Excerpts from a dataset:
════════════════
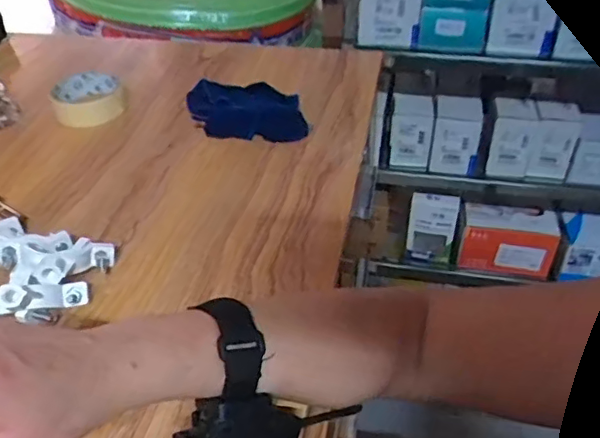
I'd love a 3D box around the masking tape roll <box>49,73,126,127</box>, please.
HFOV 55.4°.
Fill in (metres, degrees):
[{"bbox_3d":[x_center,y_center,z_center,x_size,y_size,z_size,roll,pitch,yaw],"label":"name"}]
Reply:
[{"bbox_3d":[-0.253,-0.144,0.685,0.079,0.028,0.087,-13,40,-13],"label":"masking tape roll"}]

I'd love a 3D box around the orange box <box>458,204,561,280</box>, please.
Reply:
[{"bbox_3d":[0.383,0.037,1.058,0.160,0.108,0.075,6,40,10],"label":"orange box"}]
════════════════
Task statement ->
An exact transcription of the records above is needed, with no pictures included.

Answer for the task ->
I'd love a 3D box around the masking tape roll <box>49,73,126,127</box>, please.
HFOV 55.4°.
Fill in (metres, degrees):
[{"bbox_3d":[x_center,y_center,z_center,x_size,y_size,z_size,roll,pitch,yaw],"label":"name"}]
Reply:
[{"bbox_3d":[-0.253,-0.144,0.685,0.079,0.028,0.087,-13,40,-13],"label":"masking tape roll"}]

I'd love a 3D box around the orange box <box>458,204,561,280</box>, please.
Reply:
[{"bbox_3d":[0.383,0.037,1.058,0.160,0.108,0.075,6,40,10],"label":"orange box"}]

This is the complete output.